- What you have to do
Reproduce the listing exactly and skip over any pictures.

══════════

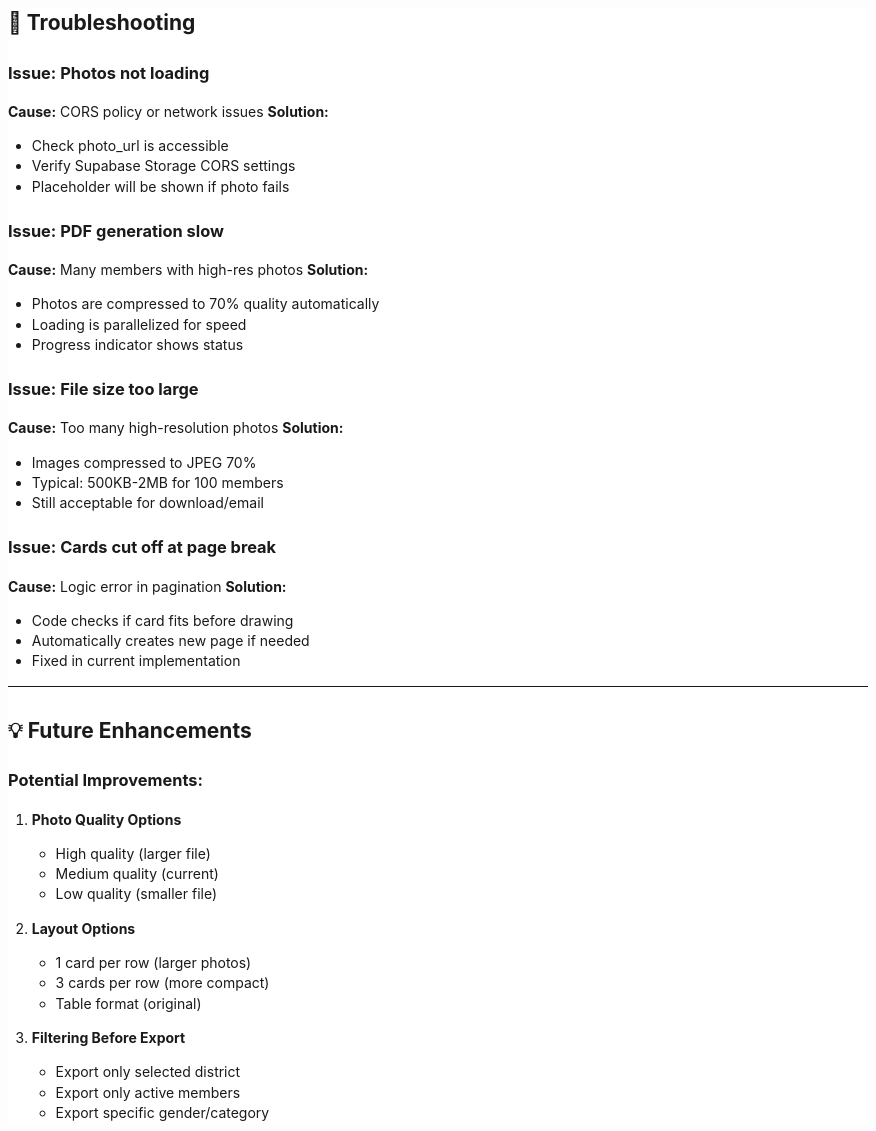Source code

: 
## 🔧 **Troubleshooting**

### **Issue: Photos not loading**
**Cause:** CORS policy or network issues
**Solution:** 
- Check photo_url is accessible
- Verify Supabase Storage CORS settings
- Placeholder will be shown if photo fails

### **Issue: PDF generation slow**
**Cause:** Many members with high-res photos
**Solution:**
- Photos are compressed to 70% quality automatically
- Loading is parallelized for speed
- Progress indicator shows status

### **Issue: File size too large**
**Cause:** Too many high-resolution photos
**Solution:**
- Images compressed to JPEG 70%
- Typical: 500KB-2MB for 100 members
- Still acceptable for download/email

### **Issue: Cards cut off at page break**
**Cause:** Logic error in pagination
**Solution:**
- Code checks if card fits before drawing
- Automatically creates new page if needed
- Fixed in current implementation

---

## 💡 **Future Enhancements**

### **Potential Improvements:**

1. **Photo Quality Options**
   - High quality (larger file)
   - Medium quality (current)
   - Low quality (smaller file)

2. **Layout Options**
   - 1 card per row (larger photos)
   - 3 cards per row (more compact)
   - Table format (original)

3. **Filtering Before Export**
   - Export only selected district
   - Export only active members
   - Export specific gender/category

══════════

- Result of this task
Source code

: 
## 🔧 **Troubleshooting**

### **Issue: Photos not loading**
**Cause:** CORS policy or network issues
**Solution:** 
- Check photo_url is accessible
- Verify Supabase Storage CORS settings
- Placeholder will be shown if photo fails

### **Issue: PDF generation slow**
**Cause:** Many members with high-res photos
**Solution:**
- Photos are compressed to 70% quality automatically
- Loading is parallelized for speed
- Progress indicator shows status

### **Issue: File size too large**
**Cause:** Too many high-resolution photos
**Solution:**
- Images compressed to JPEG 70%
- Typical: 500KB-2MB for 100 members
- Still acceptable for download/email

### **Issue: Cards cut off at page break**
**Cause:** Logic error in pagination
**Solution:**
- Code checks if card fits before drawing
- Automatically creates new page if needed
- Fixed in current implementation

---

## 💡 **Future Enhancements**

### **Potential Improvements:**

1. **Photo Quality Options**
   - High quality (larger file)
   - Medium quality (current)
   - Low quality (smaller file)

2. **Layout Options**
   - 1 card per row (larger photos)
   - 3 cards per row (more compact)
   - Table format (original)

3. **Filtering Before Export**
   - Export only selected district
   - Export only active members
   - Export specific gender/category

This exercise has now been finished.